START RECORDED DATA

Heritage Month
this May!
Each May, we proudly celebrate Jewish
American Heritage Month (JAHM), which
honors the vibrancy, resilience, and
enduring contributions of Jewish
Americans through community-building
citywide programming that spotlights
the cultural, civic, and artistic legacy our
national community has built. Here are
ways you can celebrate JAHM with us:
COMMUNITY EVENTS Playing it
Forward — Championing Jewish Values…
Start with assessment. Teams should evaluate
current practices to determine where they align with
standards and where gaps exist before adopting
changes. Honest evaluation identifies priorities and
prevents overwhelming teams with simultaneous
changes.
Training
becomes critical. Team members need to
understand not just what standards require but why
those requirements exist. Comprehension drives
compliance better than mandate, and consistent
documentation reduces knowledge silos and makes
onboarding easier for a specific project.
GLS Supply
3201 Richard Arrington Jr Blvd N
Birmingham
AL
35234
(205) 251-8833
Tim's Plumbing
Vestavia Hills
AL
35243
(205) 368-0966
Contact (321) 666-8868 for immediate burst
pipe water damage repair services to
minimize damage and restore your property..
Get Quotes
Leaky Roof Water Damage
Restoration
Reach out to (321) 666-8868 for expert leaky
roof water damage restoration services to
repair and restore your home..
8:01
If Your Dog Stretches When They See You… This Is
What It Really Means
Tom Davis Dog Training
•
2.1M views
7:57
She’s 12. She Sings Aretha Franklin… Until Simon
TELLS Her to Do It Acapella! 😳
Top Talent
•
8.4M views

END RECORDED DATA

▶ [TASK TO CARRY OUT]
Wherever the word "services" appears in a line of the records, count that line. Say how many there are, with no other words.

▶ [ANSWER SECTION]
2